(Selected extract)
With A-level results being released this week and GCSEs next...
Editor Ruth Jackson spoke to Katharine Welby-Roberts, a commentator on mental health, daughter of the Archbishop and author of I thought there would be cake
Ruth Jackson: A lot of your book revolves around your struggle with anxiety, depression and self-doubt. Do you remember how old you were when these began to surface?
Katharine Welby-Roberts: I think I was probably about 16 or 17 when I was diagnosed, and before that I still had crippling self-doubt. I think we all have self-doubt to a certain degree; it’s kind of engrained in society. We’re always told we should be better and we’re not ever going to be able to meet that standard. If you’ve got a tendency to see the very worst in yourself, that makes it harder. Regardless of mental health problems, teenagers are going to struggle with that and the pressure of social media can make it worse.
RJ: How do you think we can spot depression and support those with it?
(End Selected extract)
(Data extract)
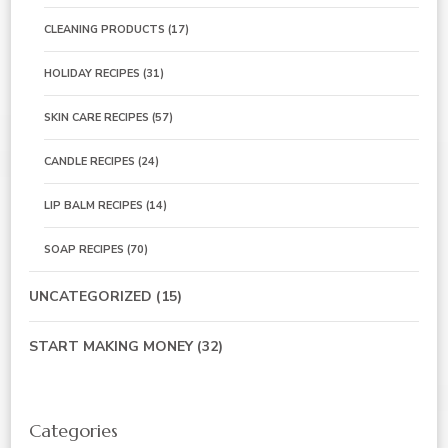
CLEANING PRODUCTS
(17)
HOLIDAY RECIPES
(31)
SKIN CARE RECIPES
(57)
CANDLE RECIPES
(24)
LIP BALM RECIPES
(14)
SOAP RECIPES
(70)
UNCATEGORIZED
(15)
START MAKING MONEY
(32)
Categories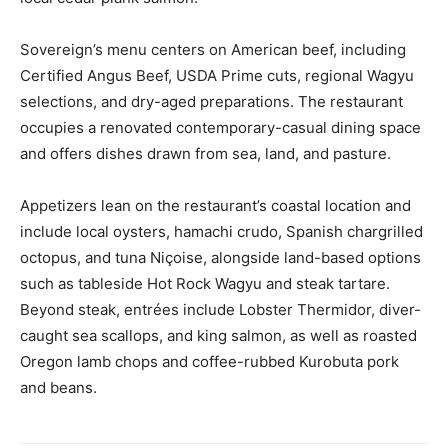
Sovereign’s menu centers on American beef, including
Certified Angus Beef, USDA Prime cuts, regional Wagyu
selections, and dry-aged preparations. The restaurant
occupies a renovated contemporary-casual dining space
and offers dishes drawn from sea, land, and pasture.
Appetizers lean on the restaurant’s coastal location and
include local oysters, hamachi crudo, Spanish chargrilled
octopus, and tuna Niçoise, alongside land-based options
such as tableside Hot Rock Wagyu and steak tartare.
Beyond steak, entrées include Lobster Thermidor, diver-
caught sea scallops, and king salmon, as well as roasted
Oregon lamb chops and coffee-rubbed Kurobuta pork
and beans.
(End Data extract)
• Assigned task: Extract the stretch of the interview from "Katharine Welby-Roberts: I" through "those with it?", word for word. Work from the interview alone.

• Answer to the exercise:
Katharine Welby-Roberts: I think I was probably about 16 or 17 when I was diagnosed, and before that I still had crippling self-doubt. I think we all have self-doubt to a certain degree; it’s kind of engrained in society. We’re always told we should be better and we’re not ever going to be able to meet that standard. If you’ve got a tendency to see the very worst in yourself, that makes it harder. Regardless of mental health problems, teenagers are going to struggle with that and the pressure of social media can make it worse.
RJ: How do you think we can spot depression and support those with it?